The goal of this assignment is to train a Word2Vec skip-gram model over Text8 data.
Some reading material to get familiarised with word2vec approach.
When you're dealing with words in text, you end up with tens of thousands of classes to predict, one for each word. Trying to one-hot encode these words is massively inefficient, you'll have one element set to 1 and the other 50,000 set to 0. The matrix multiplication going into the first hidden layer will have almost all of the resulting values be zero. This a huge waste of computation.
To solve this problem and greatly increase the efficiency of our networks, we use what are called embeddings. Embeddings are just a fully connected layer like you've seen before. We call this layer the embedding layer and the weights are embedding weights. We skip the multiplication into the embedding layer by instead directly grabbing the hidden layer values from the weight matrix. We can do this because the multiplication of a one-hot encoded vector with a matrix returns the row of the matrix corresponding the index of the "on" input unit.
Instead of doing the matrix multiplication, we use the weight matrix as a lookup table. We encode the words as integers, for example "heart" is encoded as 958, "mind" as 18094. Then to get hidden layer values for "heart", you just take the 958th row of the embedding matrix. This process is called an embedding lookup and the number of hidden units is the embedding dimension.
There is nothing magical going on here. The embedding lookup table is just a weight matrix. The embedding layer is just a hidden layer. The lookup is just a shortcut for the matrix multiplication. The lookup table is trained just like any weight matrix as well.
Embeddings aren't only used for words of course.
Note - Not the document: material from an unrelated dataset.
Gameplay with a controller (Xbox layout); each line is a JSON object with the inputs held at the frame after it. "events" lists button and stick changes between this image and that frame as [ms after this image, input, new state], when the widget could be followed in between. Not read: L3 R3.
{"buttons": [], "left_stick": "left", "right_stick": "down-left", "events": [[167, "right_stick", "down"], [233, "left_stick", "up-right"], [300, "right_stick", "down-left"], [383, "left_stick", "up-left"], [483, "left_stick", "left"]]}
You can use them for any model where you have a massive number of classes. A particular type of model called Word2Vec uses the embedding layer to find vector representations of words that contain semantic meaning.
The word2vec algorithm finds much more efficient representations by finding vectors that represent the words. These vectors also contain semantic information about the words. Words that show up in similar contexts, such as "black", "white", and "red" will have vectors near each other.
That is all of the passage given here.